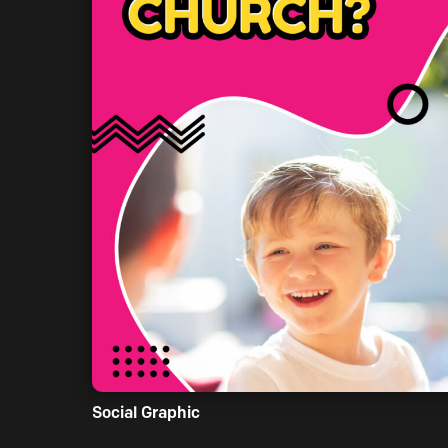
Social Graphic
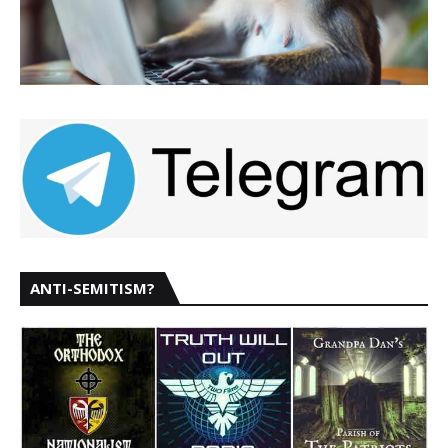
ANTI-SEMITISM?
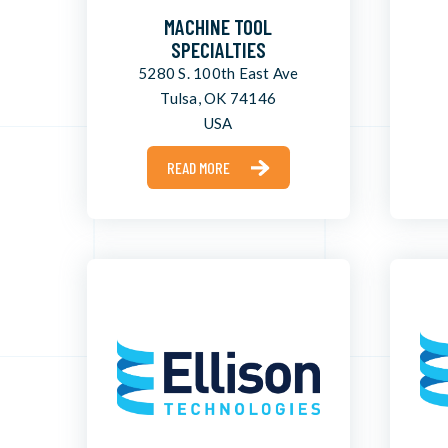
MACHINE TOOL
SPECIALTIES
5280 S. 100th East Ave
Tulsa, OK 74146
USA
READ MORE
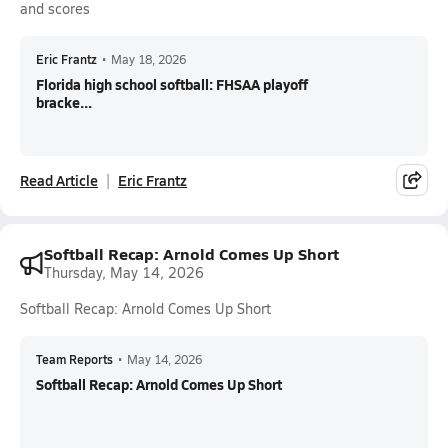
and scores
Eric Frantz
•
May 18, 2026
Florida high school softball: FHSAA playoff
bracke...
Read Article
Eric Frantz
Softball Recap: Arnold Comes Up Short
Thursday, May 14, 2026
Softball Recap: Arnold Comes Up Short
Team Reports
•
May 14, 2026
Softball Recap: Arnold Comes Up Short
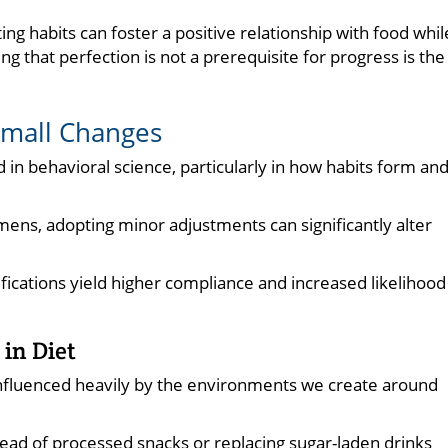
ating habits can foster a positive relationship with food whil
g that perfection is not a prerequisite for progress is the
Small Changes
d in behavioral science, particularly in how habits form an
gimens, adopting minor adjustments can significantly alter
ications yield higher compliance and increased likelihood
in Diet
influenced heavily by the environments we create around
nstead of processed snacks or replacing sugar-laden drinks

** Your instructions **
Your answer must be the records above, word for word, with no pictures.

** Completed exercise **
Social Graphic
ANTI-SEMITISM?
MACHINE TOOL
SPECIALTIES
5280 S. 100th East Ave
Tulsa, OK 74146
USA
READ MORE
and scores
Eric Frantz
•
May 18, 2026
Florida high school softball: FHSAA playoff
bracke...
Read Article
Eric Frantz
Softball Recap: Arnold Comes Up Short
Thursday, May 14, 2026
Softball Recap: Arnold Comes Up Short
Team Reports
•
May 14, 2026
Softball Recap: Arnold Comes Up Short
ating habits can foster a positive relationship with food whil
g that perfection is not a prerequisite for progress is the
Small Changes
d in behavioral science, particularly in how habits form an
gimens, adopting minor adjustments can significantly alter
ications yield higher compliance and increased likelihood
in Diet
influenced heavily by the environments we create around
nstead of processed snacks or replacing sugar-laden drinks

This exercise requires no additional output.